The 3rd Circuit found that PennEast Pipeline Co. LLC had violated the Garden State’s sovereign immunity protected under the 11th Amendment to the Constitution when it sought to condemn state-controlled land in the pipeline’s path.

In June, the justices invited the solicitor general to weigh in on the case, but the Trump administration has not yet filed its response with the court.

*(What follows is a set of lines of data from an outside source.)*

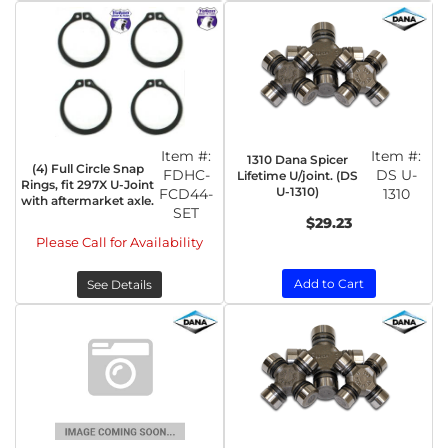
Item #:
Item #:
1310 Dana Spicer
(4) Full Circle Snap
FDHC-
DS U-
Lifetime U/joint. (DS
Rings, fit 297X U-Joint
U-1310)
FCD44-
1310
with aftermarket axle.
SET
$29.23
Please Call for Availability
Add to Cart
See Details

BP PLC v. Mayor and City Council of Baltimore

The justices are currently weighing whether to pick up a petition in Baltimore’s climate case against energy companies, which was sent back to state court in 2019. Energy companies have asked the high court to weigh in on whether the case should be heard at a state or federal bench.

Federal judges have largely decided the cases belong in local venues, but energy industry attorneys have kept the disputes alive by citing technical rules governing federal officer involvement in oil and gas extraction.

Prior efforts by industry to engage the Supreme Court on the issue of climate damages against oil majors have failed, though companies have promised there are more petitions to come.

Reporters Niina H. Farah and Jennifer Hijazi contributed.